:: TASK PROMPT ::
All the data should come back exactly as it was given.

:: EXERCISE DATA ::
• • • •

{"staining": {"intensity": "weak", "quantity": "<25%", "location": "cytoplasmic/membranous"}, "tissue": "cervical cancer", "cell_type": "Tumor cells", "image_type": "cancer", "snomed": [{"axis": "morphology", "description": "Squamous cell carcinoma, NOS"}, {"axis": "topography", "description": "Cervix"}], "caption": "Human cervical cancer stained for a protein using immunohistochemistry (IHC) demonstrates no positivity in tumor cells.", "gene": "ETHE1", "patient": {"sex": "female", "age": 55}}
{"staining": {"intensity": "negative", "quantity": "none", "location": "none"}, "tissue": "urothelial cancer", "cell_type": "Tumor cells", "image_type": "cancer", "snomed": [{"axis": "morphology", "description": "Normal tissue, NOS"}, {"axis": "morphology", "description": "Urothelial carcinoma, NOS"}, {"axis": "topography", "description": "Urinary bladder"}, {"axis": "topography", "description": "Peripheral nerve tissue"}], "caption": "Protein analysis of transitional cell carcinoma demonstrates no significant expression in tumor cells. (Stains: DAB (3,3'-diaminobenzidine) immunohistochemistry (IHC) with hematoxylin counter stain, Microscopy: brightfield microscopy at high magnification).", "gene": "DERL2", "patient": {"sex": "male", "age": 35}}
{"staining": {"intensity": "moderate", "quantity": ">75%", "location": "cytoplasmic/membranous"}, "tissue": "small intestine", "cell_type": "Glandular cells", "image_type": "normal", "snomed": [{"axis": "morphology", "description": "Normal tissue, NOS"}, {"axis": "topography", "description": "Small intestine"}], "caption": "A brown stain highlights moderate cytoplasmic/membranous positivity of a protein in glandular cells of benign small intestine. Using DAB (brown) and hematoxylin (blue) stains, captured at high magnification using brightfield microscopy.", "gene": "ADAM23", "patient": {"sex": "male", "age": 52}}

• • • •

:: RESULT OF THIS TASK ::
{"staining": {"intensity": "weak", "quantity": "<25%", "location": "cytoplasmic/membranous"}, "tissue": "cervical cancer", "cell_type": "Tumor cells", "image_type": "cancer", "snomed": [{"axis": "morphology", "description": "Squamous cell carcinoma, NOS"}, {"axis": "topography", "description": "Cervix"}], "caption": "Human cervical cancer stained for a protein using immunohistochemistry (IHC) demonstrates no positivity in tumor cells.", "gene": "ETHE1", "patient": {"sex": "female", "age": 55}}
{"staining": {"intensity": "negative", "quantity": "none", "location": "none"}, "tissue": "urothelial cancer", "cell_type": "Tumor cells", "image_type": "cancer", "snomed": [{"axis": "morphology", "description": "Normal tissue, NOS"}, {"axis": "morphology", "description": "Urothelial carcinoma, NOS"}, {"axis": "topography", "description": "Urinary bladder"}, {"axis": "topography", "description": "Peripheral nerve tissue"}], "caption": "Protein analysis of transitional cell carcinoma demonstrates no significant expression in tumor cells. (Stains: DAB (3,3'-diaminobenzidine) immunohistochemistry (IHC) with hematoxylin counter stain, Microscopy: brightfield microscopy at high magnification).", "gene": "DERL2", "patient": {"sex": "male", "age": 35}}
{"staining": {"intensity": "moderate", "quantity": ">75%", "location": "cytoplasmic/membranous"}, "tissue": "small intestine", "cell_type": "Glandular cells", "image_type": "normal", "snomed": [{"axis": "morphology", "description": "Normal tissue, NOS"}, {"axis": "topography", "description": "Small intestine"}], "caption": "A brown stain highlights moderate cytoplasmic/membranous positivity of a protein in glandular cells of benign small intestine. Using DAB (brown) and hematoxylin (blue) stains, captured at high magnification using brightfield microscopy.", "gene": "ADAM23", "patient": {"sex": "male", "age": 52}}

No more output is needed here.